I think I will be getting this fork. Nashbar said there is no weight limit but they will not have any until 03/29  so I guess I will be ordering now in anticipation. And it will definitely be lighter then my fisticuff steel fork which is damn beefy.

Do a lot of gravel grinding spring/summer/fall so hope to reduce some chatter and lighten the bike up. Next will be ZTR Arch rims.


----------



## lightjunction (May 17, 2011)

Nice. In my opinion, the steel actually rides softer, but as far as weight goes, you can't beat the strength to weight ratio of carbon. And I love Stan's rims. That's definitely the way to go.


----------



## CommuterBoy (Oct 4, 2007)

I have that fork... it's been with me for 3 incarnations of the Nashbar X frame cyclocross bike. I have run it with discs exclusively. No issues at all. It looks good and works good. There are lighter ones, but a carbon cyclocross fork with disc tabs was pretty hard to come by when I got mine a few years ago...they're going to start showing up now, but Nashbar was ahead of the game with this one, in my opinion. I think it would clear a 48, depending on the tire. I currently have 38's on mine with gobs of room.


----------



## Mr Pink57 (Jul 30, 2009)

CB, could you snag a pic of the clearance on your 38s? Is there any brake chatter? I hear this can be a problem with this fork (winwood).


----------



## CommuterBoy (Oct 4, 2007)

Will do. I didn't ride it to work today so It will have to be later. 

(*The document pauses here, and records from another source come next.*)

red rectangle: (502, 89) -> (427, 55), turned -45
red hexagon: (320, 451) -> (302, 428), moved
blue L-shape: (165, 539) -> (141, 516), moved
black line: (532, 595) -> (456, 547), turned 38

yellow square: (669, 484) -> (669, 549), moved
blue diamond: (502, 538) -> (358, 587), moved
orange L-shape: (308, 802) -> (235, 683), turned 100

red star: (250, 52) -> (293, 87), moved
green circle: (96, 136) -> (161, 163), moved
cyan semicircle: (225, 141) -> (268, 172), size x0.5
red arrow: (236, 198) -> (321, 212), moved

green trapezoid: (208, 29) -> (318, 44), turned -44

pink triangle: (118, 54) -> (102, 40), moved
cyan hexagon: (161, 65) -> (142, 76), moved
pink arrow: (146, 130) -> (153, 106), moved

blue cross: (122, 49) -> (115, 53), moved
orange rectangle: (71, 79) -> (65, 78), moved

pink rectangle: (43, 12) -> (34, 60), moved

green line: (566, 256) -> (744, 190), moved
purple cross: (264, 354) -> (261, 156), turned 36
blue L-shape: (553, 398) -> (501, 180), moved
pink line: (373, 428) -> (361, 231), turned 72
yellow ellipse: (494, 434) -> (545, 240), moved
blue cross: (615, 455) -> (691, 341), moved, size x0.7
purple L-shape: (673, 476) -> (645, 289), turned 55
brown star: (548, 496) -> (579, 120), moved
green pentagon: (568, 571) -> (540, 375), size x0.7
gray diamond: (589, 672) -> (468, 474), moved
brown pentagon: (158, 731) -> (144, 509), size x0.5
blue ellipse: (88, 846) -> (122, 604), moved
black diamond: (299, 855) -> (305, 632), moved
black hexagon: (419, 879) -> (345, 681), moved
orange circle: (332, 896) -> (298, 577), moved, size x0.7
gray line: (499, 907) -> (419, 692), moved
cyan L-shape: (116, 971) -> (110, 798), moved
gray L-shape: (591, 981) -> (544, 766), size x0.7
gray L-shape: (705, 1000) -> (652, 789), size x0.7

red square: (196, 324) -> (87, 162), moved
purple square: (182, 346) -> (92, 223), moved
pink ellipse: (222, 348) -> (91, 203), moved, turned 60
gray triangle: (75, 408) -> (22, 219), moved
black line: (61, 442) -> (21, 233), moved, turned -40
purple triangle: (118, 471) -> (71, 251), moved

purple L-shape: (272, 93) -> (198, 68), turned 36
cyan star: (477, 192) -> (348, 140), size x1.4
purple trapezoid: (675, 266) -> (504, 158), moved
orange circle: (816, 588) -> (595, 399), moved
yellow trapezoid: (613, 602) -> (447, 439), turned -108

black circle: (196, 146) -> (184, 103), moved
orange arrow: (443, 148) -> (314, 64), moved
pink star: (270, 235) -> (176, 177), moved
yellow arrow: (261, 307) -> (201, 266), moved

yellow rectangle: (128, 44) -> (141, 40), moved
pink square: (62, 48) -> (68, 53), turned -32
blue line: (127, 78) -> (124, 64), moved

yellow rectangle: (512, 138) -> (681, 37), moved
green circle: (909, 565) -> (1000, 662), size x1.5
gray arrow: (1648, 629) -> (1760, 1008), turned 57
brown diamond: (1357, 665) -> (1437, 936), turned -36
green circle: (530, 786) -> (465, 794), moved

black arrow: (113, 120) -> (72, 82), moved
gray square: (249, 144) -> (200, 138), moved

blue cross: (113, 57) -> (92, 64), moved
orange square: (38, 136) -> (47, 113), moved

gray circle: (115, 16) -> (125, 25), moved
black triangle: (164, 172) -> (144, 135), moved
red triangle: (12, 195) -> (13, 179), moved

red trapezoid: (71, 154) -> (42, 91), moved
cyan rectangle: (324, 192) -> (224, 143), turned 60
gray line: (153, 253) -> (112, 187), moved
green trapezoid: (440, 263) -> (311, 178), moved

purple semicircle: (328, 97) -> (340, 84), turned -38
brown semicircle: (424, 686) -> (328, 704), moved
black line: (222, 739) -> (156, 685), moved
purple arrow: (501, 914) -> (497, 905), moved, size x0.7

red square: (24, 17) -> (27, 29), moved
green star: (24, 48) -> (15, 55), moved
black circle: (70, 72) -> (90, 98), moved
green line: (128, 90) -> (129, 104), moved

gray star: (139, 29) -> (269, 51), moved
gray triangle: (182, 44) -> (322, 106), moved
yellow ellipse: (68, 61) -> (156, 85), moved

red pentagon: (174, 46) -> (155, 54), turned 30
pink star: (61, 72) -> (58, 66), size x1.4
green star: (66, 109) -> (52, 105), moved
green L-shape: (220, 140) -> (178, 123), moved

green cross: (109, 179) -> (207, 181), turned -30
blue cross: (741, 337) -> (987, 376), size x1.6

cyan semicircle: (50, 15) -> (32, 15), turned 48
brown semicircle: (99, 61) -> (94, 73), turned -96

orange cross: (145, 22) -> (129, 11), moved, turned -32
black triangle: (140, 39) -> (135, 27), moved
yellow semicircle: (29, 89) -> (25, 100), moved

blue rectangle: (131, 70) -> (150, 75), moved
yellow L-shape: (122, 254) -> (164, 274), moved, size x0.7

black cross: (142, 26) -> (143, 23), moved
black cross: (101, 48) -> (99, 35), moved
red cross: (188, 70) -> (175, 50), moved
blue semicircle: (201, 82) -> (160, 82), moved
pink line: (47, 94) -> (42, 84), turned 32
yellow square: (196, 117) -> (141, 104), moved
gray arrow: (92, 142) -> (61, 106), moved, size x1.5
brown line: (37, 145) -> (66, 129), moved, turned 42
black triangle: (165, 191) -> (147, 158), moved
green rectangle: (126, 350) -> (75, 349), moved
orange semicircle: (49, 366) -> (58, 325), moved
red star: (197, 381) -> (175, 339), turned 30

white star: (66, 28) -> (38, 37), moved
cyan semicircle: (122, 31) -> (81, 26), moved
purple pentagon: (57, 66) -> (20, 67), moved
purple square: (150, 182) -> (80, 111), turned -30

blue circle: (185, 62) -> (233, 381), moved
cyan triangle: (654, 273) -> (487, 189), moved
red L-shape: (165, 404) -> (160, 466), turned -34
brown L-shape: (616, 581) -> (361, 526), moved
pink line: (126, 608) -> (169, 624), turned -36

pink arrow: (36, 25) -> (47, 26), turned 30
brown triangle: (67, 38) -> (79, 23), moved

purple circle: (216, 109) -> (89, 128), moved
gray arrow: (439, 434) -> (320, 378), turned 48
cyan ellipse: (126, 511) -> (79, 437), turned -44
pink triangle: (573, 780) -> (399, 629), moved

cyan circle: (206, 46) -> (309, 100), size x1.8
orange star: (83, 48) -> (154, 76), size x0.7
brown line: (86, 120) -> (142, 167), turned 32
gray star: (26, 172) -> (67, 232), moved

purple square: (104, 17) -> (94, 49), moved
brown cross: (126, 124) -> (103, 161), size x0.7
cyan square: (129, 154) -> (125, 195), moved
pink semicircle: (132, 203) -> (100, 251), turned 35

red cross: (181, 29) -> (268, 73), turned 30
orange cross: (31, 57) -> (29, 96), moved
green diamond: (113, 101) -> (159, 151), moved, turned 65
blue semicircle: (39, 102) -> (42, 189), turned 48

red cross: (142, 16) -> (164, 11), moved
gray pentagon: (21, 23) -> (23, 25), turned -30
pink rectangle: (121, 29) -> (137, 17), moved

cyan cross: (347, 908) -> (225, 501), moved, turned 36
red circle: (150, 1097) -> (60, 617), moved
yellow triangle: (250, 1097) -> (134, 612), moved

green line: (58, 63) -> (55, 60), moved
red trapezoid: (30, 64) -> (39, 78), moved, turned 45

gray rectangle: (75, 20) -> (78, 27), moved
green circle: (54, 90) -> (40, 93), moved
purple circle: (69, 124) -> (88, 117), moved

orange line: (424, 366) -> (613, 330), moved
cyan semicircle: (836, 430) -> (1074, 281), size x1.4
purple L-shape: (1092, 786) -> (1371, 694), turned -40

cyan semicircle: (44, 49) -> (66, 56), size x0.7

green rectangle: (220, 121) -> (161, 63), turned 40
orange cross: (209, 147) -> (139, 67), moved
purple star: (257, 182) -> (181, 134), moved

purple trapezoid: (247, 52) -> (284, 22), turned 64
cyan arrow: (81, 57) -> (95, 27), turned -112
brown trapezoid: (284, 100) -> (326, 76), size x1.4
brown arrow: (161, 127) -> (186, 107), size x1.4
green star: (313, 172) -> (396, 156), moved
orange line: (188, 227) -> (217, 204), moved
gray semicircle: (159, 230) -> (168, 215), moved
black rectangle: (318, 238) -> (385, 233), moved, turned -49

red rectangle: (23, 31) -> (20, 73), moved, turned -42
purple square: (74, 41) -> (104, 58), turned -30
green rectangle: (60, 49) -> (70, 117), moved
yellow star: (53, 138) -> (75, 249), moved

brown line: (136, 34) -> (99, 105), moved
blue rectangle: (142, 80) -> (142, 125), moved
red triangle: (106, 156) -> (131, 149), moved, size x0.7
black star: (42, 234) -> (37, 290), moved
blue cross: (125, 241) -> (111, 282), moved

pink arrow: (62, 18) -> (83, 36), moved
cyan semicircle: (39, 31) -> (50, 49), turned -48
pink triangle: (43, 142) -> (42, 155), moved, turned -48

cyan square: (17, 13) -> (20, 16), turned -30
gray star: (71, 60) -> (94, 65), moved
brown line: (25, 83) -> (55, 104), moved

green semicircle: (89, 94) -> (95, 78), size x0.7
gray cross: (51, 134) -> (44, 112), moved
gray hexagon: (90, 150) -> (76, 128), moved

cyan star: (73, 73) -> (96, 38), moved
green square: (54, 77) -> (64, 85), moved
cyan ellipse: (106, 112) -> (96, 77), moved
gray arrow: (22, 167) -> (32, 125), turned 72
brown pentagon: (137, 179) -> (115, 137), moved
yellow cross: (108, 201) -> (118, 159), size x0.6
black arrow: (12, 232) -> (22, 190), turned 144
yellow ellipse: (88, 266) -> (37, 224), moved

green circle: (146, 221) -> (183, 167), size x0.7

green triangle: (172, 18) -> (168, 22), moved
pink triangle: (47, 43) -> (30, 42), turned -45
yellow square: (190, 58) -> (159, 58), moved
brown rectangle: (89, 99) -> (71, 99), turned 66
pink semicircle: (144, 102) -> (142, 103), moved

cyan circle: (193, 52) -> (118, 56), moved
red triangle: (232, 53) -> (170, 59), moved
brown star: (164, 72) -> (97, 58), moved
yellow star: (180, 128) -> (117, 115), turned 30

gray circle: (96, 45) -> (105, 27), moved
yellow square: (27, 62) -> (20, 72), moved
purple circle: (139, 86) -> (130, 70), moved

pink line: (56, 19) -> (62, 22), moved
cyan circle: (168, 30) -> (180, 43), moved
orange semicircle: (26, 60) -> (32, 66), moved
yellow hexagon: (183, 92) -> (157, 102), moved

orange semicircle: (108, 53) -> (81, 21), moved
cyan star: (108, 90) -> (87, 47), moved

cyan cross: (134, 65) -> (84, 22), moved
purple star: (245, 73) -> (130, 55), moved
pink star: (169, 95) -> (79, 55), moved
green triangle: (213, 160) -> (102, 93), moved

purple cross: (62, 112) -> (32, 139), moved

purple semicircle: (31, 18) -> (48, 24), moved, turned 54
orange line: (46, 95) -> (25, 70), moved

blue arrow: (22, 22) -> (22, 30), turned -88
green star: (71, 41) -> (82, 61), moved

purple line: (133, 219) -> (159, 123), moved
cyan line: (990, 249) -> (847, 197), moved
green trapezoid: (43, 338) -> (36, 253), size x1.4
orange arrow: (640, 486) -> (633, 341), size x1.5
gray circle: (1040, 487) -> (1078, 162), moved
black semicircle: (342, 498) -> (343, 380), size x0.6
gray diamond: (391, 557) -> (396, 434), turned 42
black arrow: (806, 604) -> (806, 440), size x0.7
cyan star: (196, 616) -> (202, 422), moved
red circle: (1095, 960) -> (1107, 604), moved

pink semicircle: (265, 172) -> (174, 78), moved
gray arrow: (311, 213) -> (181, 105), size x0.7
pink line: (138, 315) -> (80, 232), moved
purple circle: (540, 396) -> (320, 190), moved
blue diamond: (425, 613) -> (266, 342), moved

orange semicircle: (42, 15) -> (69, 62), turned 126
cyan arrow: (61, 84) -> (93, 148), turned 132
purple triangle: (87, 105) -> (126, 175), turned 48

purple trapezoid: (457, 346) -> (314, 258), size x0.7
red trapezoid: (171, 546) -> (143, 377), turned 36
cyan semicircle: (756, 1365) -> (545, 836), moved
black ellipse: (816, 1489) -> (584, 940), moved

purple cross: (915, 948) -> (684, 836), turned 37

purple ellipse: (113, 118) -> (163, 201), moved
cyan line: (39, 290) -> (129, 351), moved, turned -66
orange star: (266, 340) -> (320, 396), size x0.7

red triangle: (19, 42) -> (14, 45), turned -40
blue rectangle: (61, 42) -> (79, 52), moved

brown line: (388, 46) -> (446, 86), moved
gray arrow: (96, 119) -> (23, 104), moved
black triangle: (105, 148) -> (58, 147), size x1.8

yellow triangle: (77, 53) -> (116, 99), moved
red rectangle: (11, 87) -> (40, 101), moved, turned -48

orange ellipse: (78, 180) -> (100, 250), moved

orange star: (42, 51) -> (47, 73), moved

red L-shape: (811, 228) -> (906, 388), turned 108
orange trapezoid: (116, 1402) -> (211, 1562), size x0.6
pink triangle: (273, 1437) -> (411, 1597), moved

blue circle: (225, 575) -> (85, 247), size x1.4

I have had no brake chatter at all, but like I said, I've always run discs on it. Avid mechanicals. I haven't had a single issue with it. I removed the brake posts from mine (threaded) and ran it with fenders for a long time, I was stoked it had threaded eyelets for fenders.


----------



## encouragable (Dec 24, 2011)

I have this fork. I had brake chatter problems when I initially set it up with canti's, but after I replaced the Shimano pads for Kool Stops it has been much less of an issue, only on steep descents.
I've tried to put a knobbies on it (not sure the exact ISO width in mm, either a 49 or 52), not even close to fitting. The largest tires I've run on it have been 34's.


----------



## Mr Pink57 (Jul 30, 2009)

Saw this photo and seems like plenty of clearance for a 45c plus fender and my 47c non fender.


----------



## CommuterBoy (Oct 4, 2007)

^^ They lose pionts for not removing the brake bosses. 

I forgot man, sorry. I will get you a pic. I agree that there's room though.


----------



## CommuterBoy (Oct 4, 2007)

Here you go Pink. These are Kenda Kwest 700x38's They're labeled as a 700x38 / 28x1 5/8

I have run fenders on this fork with 38's, but they were Schwalbes. You can see the room situation... Would look really cool to fill up all that space with studs! I'm very curious about your results... if I don't sell this thing it could become a cool singlespeed winter commuter.


----------



## Mr Pink57 (Jul 30, 2009)

Was on back order for a long time finally came today. I have not been able to ride it yet but it is 17mm shorter a to c then my fisty fork. The tires are 35c Pasela's so it looks to have plenty of clearance (I use these on gravel rides mainly now anyways). And I think I dropped at least 1.5lbs from the frame going to this carbon fork from the beastly steel fork Vassago supplied (now defunked).


----------



## bee (Apr 7, 2008)

What is the axle to crown measurement on this bike? Nashbar doesn't publish that data for this fork. Would someone mind measuring it?


----------



## Mr Pink57 (Jul 30, 2009)

The A to C on this fork is 398mm and the rake is 45mm.


----------